A surge of recent research in machine learning and statistics has developed new techniques for finding patterns of words in document collections using hierarchical probabilistic models. These models are called "topic models" because the word patterns often reflect the underlying topics that are combined to form the documents; however topic models also naturally apply to such data as images and biological sequences.

While previous topic models have assumed that the corpus is static, many document collections actually change over time: scientific articles, emails, and search queries reflect evolving content, and it is important to model the corresponding evolution of the underlying topics. For example, an article about biology in 1885 will exhibit significantly different word frequencies than one in 2005. After reviewing the basics of topic models, I will describe probabilistic models designed to capture the dynamics of topics as they evolve over time.

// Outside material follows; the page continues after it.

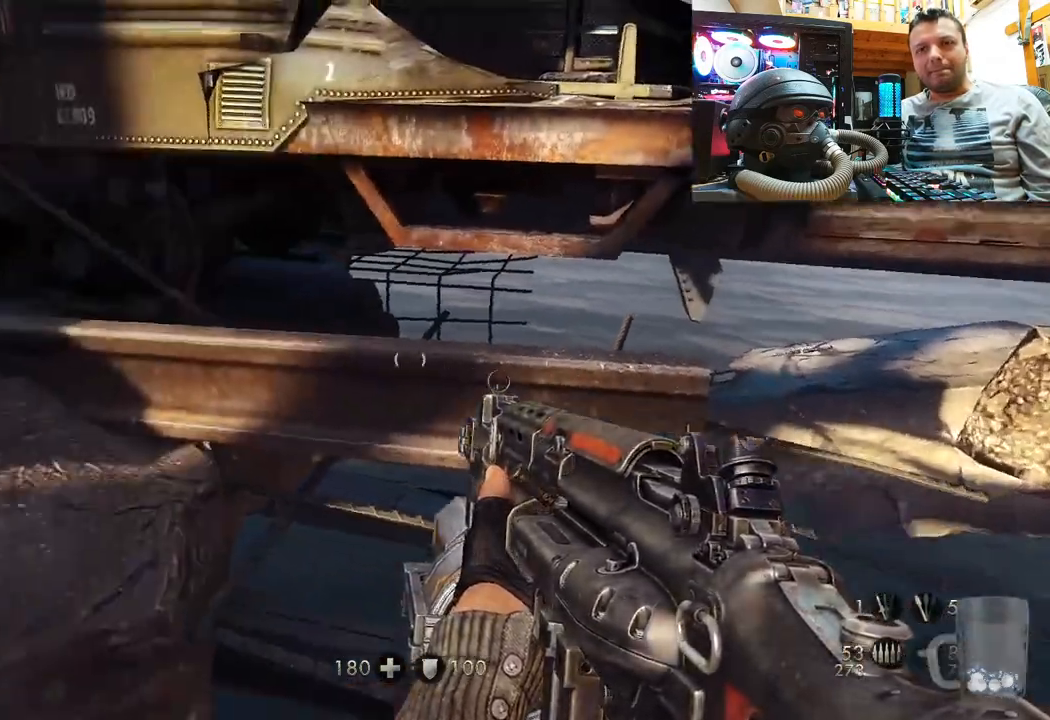
{"buttons": [], "left_stick": "center", "right_stick": "up-left", "events": [[133, "right_stick", "up-left"], [233, "right_stick", "center"], [333, "right_stick", "up-left"]]}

In addition to giving quantitative, predictive models of a corpus, topic models provide a qualitative window into the structure of a large document collection. This perspective allows a user to explore a corpus in a topic-guided fashion. We demonstrate the capabilities of the dynamic topic model on the archives of the journal Science, founded in 1880 by Thomas Edison. Our models are built on the noisy text from JSTOR, an online scholarly journal archive, resulting from an optical character recognition engine run over the original bound journals.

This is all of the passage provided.